1. Graphing the inequality:

   • The solution includes all values between $-5$ and $-2$, but it does not include $-5$ and $-2$ themselves because the inequality is strict (i.e., "<" and not "≤").
   • On the number line, this is shown by placing open circles at $-5$ and $-2$, indicating that those values are excluded, and shading the region in between.

2. Interval notation:

   • Since neither $-5$ nor $-2$ are included, the interval notation is written using parentheses: $(-5, -2)$

This interval represents all the values of $x$ that lie between $-5$ and $-2$, excluding the endpoints.

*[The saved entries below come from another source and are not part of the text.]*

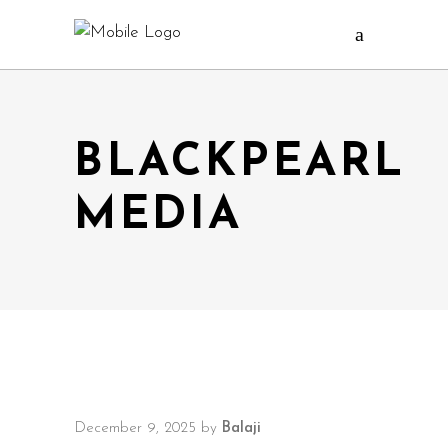
BLACKPEARL
MEDIA
December 9, 2025
by
Balaji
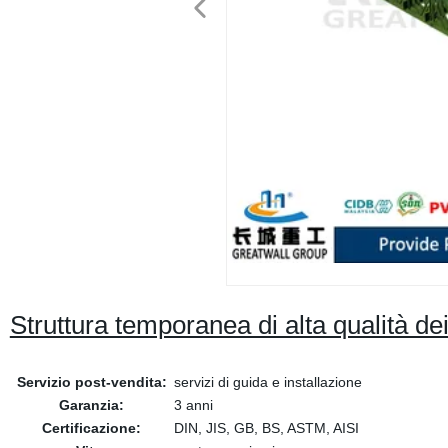
Struttura temporanea di alta qualità dei
Servizio post-vendita:
servizi di guida e installazione
Garanzia:
3 anni
Certificazione:
DIN, JIS, GB, BS, ASTM, AISI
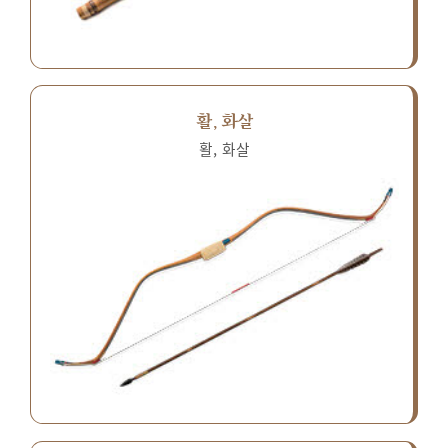
활, 화살
활, 화살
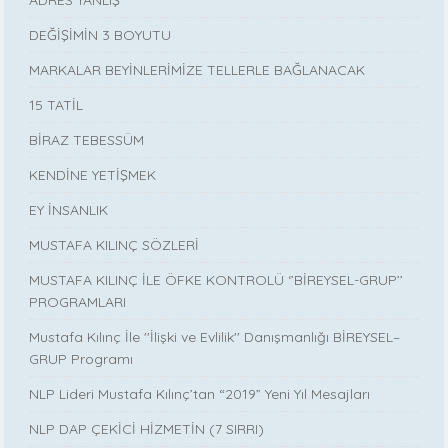
ADRES YANLIŞ
DEĞİŞİMİN 3 BOYUTU
MARKALAR BEYİNLERİMİZE TELLERLE BAĞLANACAK
15 TATİL
BİRAZ TEBESSÜM
KENDİNE YETİŞMEK
EY İNSANLIK
MUSTAFA KILINÇ SÖZLERİ
MUSTAFA KILINÇ İLE ÖFKE KONTROLÜ ‘’BİREYSEL-GRUP’’
PROGRAMLARI
Mustafa Kılınç İle ''İlişki ve Evlilik'' Danışmanlığı BİREYSEL–
GRUP Programı
NLP Lideri Mustafa Kılınç’tan “2019” Yeni Yıl Mesajları
NLP DAP ÇEKİCİ HİZMETİN (7 SIRRI)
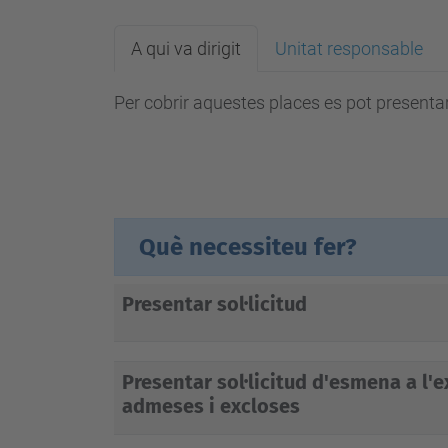
A qui va dirigit
Unitat responsable
Per cobrir aquestes places es pot presentar
Què necessiteu fer?
Presentar sol·licitud
Presentar sol·licitud d'esmena a l'e
admeses i excloses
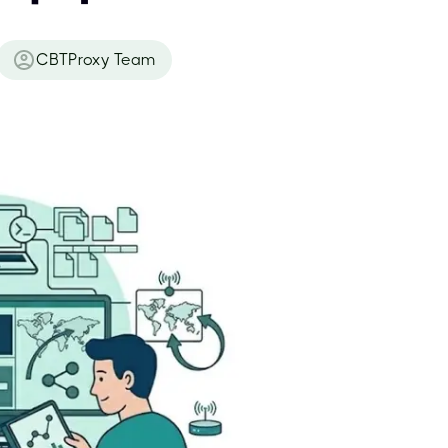
CBTProxy Team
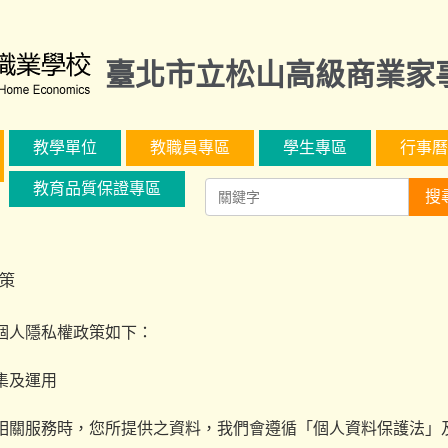
臺北市立松山高級商業家
教學單位
教職員專區
學生專區
行事曆
教育品質保證專區
搜
策
個人隱私權政策如下：
集及運用
相關服務時，您所提供之資料，我們會遵循「
個人資料保護法
」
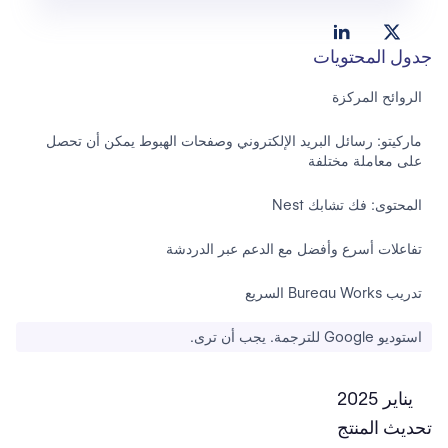
جدول المحتويات
الروائح المركزة
ماركيتو: رسائل البريد الإلكتروني وصفحات الهبوط يمكن أن تحصل
على معاملة مختلفة
المحتوى: فك تشابك Nest
تفاعلات أسرع وأفضل مع الدعم عبر الدردشة
تدريب Bureau Works السريع
استوديو Google للترجمة. يجب أن ترى.
يناير 2025
تحديث المنتج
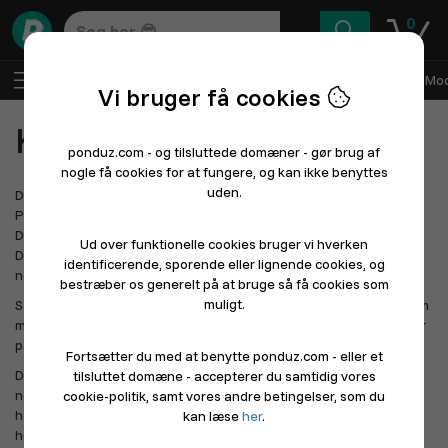
0
DA
Log ind
Sælg med Ponduz
Alle afdelinger
Mod
Vi bruger få cookies
Kontakt Ponduz
ponduz.com - og tilsluttede domæner - gør brug af
nogle få cookies for at fungere, og kan ikke benyttes
uden.
Det er vigtigt for os at oplyse dig om at ponduz.com, som drives af
Ponduz ApS, er 100% dansk, og afregner SKAT, MOMS osv. i
Danmark. Ingen penge overføres til udlandet - alt forbliver i
Ud over funktionelle cookies bruger vi hverken
Danmark. Dét synes vi er værd at tænke over, når du handler på
identificerende, sporende eller lignende cookies, og
nettet.
bestræber os generelt på at bruge så få cookies som
muligt.
Samtidig arbejder vi hårdt på at gøre det så billigt og attraktivt som
muligt for danske butikker og online sælgere, at sælge deres varer
på nettet.
Fortsætter du med at benytte ponduz.com - eller et
Du er altid velkommen til at kontakte ponduz.com via
tilsluttet domæne - accepterer du samtidig vores
nedenstående kontaktoplysninger. For at holde serviceniveauet
cookie-politik, samt vores andre betingelser, som du
højt og omkostningerne nede, opfordrer vi til at indlede din
kan læse
her
.
henvendelse med en email eller en SMS. Vi vender altid tilbage –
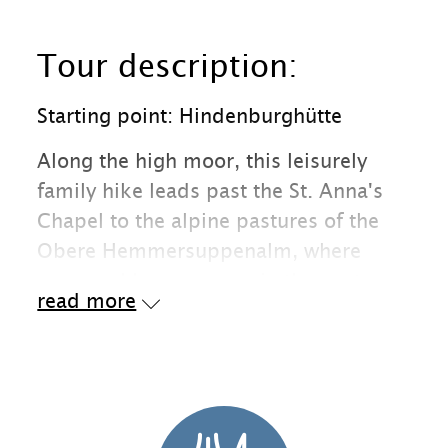
Tour description:
Starting point: Hindenburghütte
Along the high moor, this leisurely
family hike leads past the St. Anna's
Chapel to the alpine pastures of the
Obere Hemmersuppenalm, where
cows and horses graze in the pasture.
read more
Enjoy with your family the peace and
quiet with beautiful locations and
great views of the surrounding
mountains of the Chiemgau, in one of
the most beautiful hiking areas in our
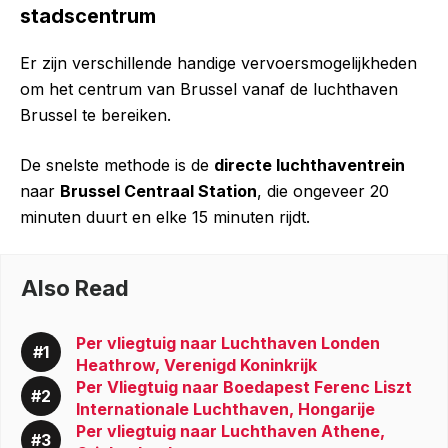
stadscentrum
Er zijn verschillende handige vervoersmogelijkheden
om het centrum van Brussel vanaf de luchthaven
Brussel te bereiken.
De snelste methode is de
directe luchthaventrein
naar
Brussel Centraal Station
, die ongeveer 20
minuten duurt en elke 15 minuten rijdt.
Also Read
Per vliegtuig naar Luchthaven Londen
Heathrow, Verenigd Koninkrijk
Per Vliegtuig naar Boedapest Ferenc Liszt
Internationale Luchthaven, Hongarije
Per vliegtuig naar Luchthaven Athene,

Would you like to ask more questions or get additional details?

Here are 5 related questions to expand your understanding:

1. How do you graph inequalities with "≤" or "≥" on a number line?
2. What is the difference between an open and a closed interval?
3. How would the graph change if the inequality were $-5 \leq x \leq -2$?
4. How do you solve compound inequalities involving "and" or "or"?
5. What does interval notation look like for unbounded intervals (e.g., $x > -5$)?

Tip: Always remember that open circles are used on number lines for strict inequalities ("<" or ">"), and closed circles for inclusive inequalities ("≤" or "≥").